MIT News
Q: Why does the facility grid must be optimized in the primary place?
A: We want to take care of an actual balance between the quantity of power that’s put into the grid and the quantity that comes out at every moment in time. But on the demand side, we now have some uncertainty. Power firms don’t ask customers to pre-register the quantity of energy they’re going to use ahead of time, so some estimation and prediction have to be done.
Then, on the provision side, there is usually some variation in costs and fuel availability that grid managers must be aware of. That has develop into a fair larger issue due to the combination of energy from time-varying renewable sources, like solar and wind, where uncertainty within the weather can have a significant impact on how much power is offered. Then, at the identical time, depending on how power is flowing within the grid, there’s some power lost through resistive heat on the facility lines. So, as a grid operator, how do you make certain all that’s working on a regular basis? That’s where optimization is available in.
Q: How can AI be most useful in power grid optimization?
A: A method AI might be helpful is to make use of a mix of historical and real-time data to make more precise predictions about how much renewable energy will likely be available at a certain time. This could lead on to a cleaner power grid by allowing us to handle and higher utilize these resources.
AI could also help tackle the complex optimization problems that power grid operators must solve to balance supply and demand in a way that also reduces costs. These optimization problems are used to find out which power generators should produce power, how much they need to produce, and after they should produce it, in addition to when batteries needs to be charged and discharged, and whether we are able to leverage flexibility in power loads. These optimization problems are so computationally expensive that operators use approximations so that they can solve them in a feasible period of time. But these approximations are sometimes improper, and once we integrate more renewable energy into the grid, they’re thrown off even farther. AI can assist by providing more accurate approximations in a faster manner, which might be deployed in real-time to assist grid operators responsively and proactively manage the grid.
AI is also useful within the planning of next-generation power grids. Planning for power grids requires one to make use of huge simulation models, so AI can play an enormous role in running those models more efficiently. The technology also can help with predictive maintenance by detecting where anomalous behavior on the grid is prone to occur, reducing inefficiencies that come from outages. More broadly, AI is also applied to speed up experimentation aimed toward creating higher batteries, which might allow the combination of more energy from renewable sources into the grid.
Q: How should we expect in regards to the pros and cons of AI, from an energy sector perspective?
A: One necessary thing to recollect is that AI refers to a heterogeneous set of technologies. There are differing types and sizes of models which might be used, and other ways that models are used.
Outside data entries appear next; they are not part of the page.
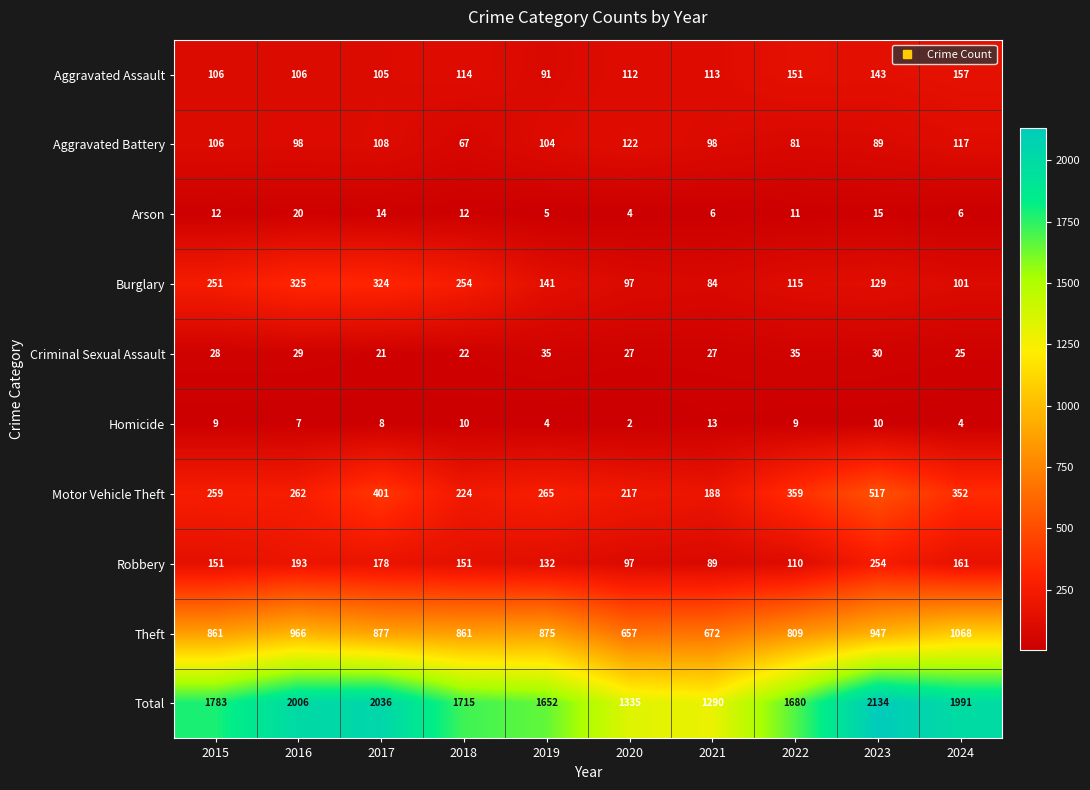

At which category is the sum across all series the highest?

2023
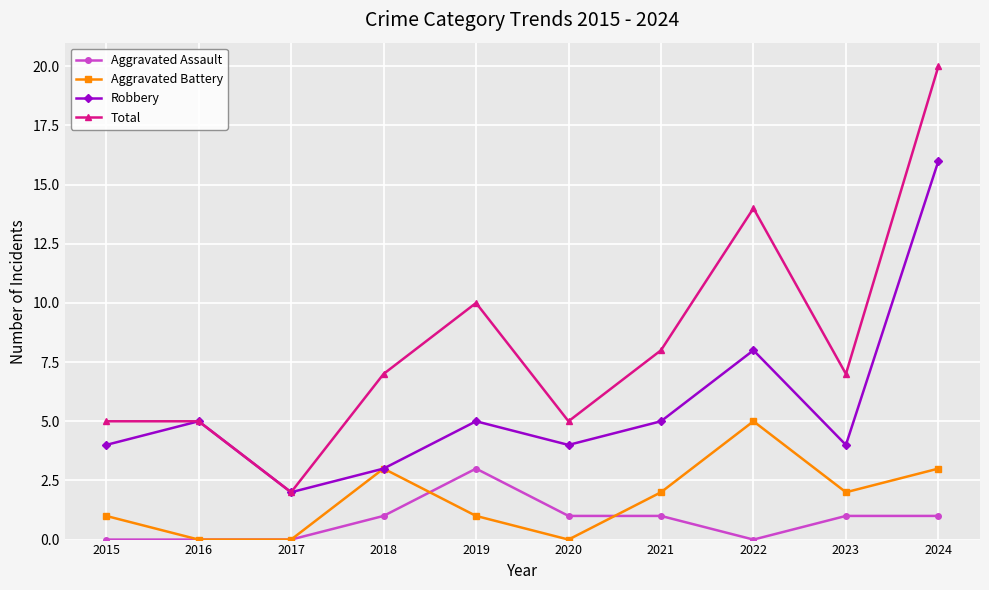

Is this an area chart (filled region under the line)?

No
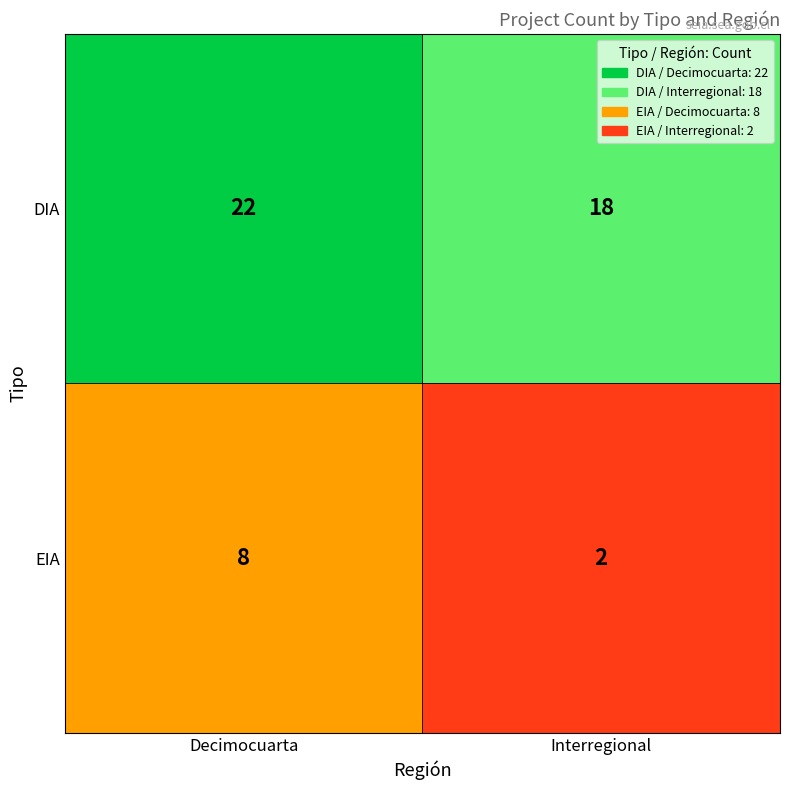

Between Decimocuarta and Interregional, which series saw the biggest shift?

EIA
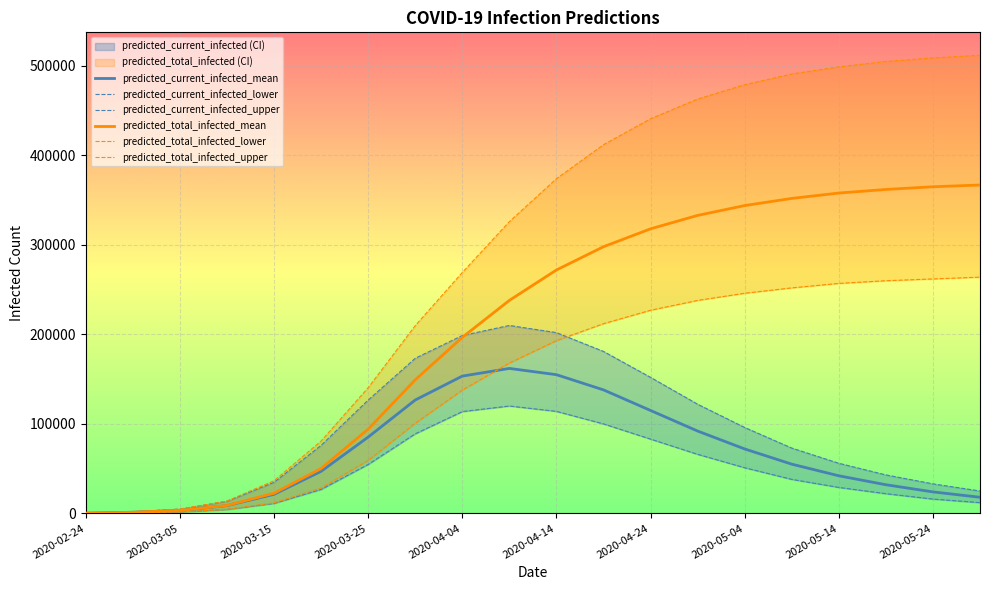

How many lines are shown in the chart?

6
For those who are using a model that’s trained on a smaller amount of information with a smaller variety of parameters, that’s going to eat much less energy than a big, general-purpose model.
Within the context of the energy sector, there are quite a lot of places where, should you use these application-specific AI models for the applications they’re intended for, the cost-benefit tradeoff works out in your favor. In these cases, the applications are enabling advantages from a sustainability perspective — like incorporating more renewables into the grid and supporting decarbonization strategies.
Overall, it’s necessary to take into consideration whether the sorts of investments we’re making into AI are literally matched with the advantages we wish from AI. On a societal level, I feel the reply to that query straight away is “no.” There’s quite a lot of development and expansion of a selected subset of AI technologies, and these will not be the technologies that can have the largest advantages across energy and climate applications. I’m not saying these technologies are useless, but they’re incredibly resource-intensive, while also not being answerable for the lion’s share of the advantages that could possibly be felt within the energy sector.
I’m excited to develop AI algorithms that respect the physical constraints of the facility grid in order that we are able to credibly deploy them. It is a hard problem to resolve. If an LLM says something that’s barely incorrect, as humans, we are able to often correct for that in our heads. But should you make the identical magnitude of a mistake when you’re optimizing an influence grid, that could cause a large-scale blackout. We want to construct models in another way, but this also provides a possibility to profit from our knowledge of how the physics of the facility grid works.
And more broadly, I feel it’s critical that those of us within the technical community put our efforts toward fostering a more democratized system of AI development and deployment, and that it’s done in a way that’s aligned with the needs of on-the-ground applications.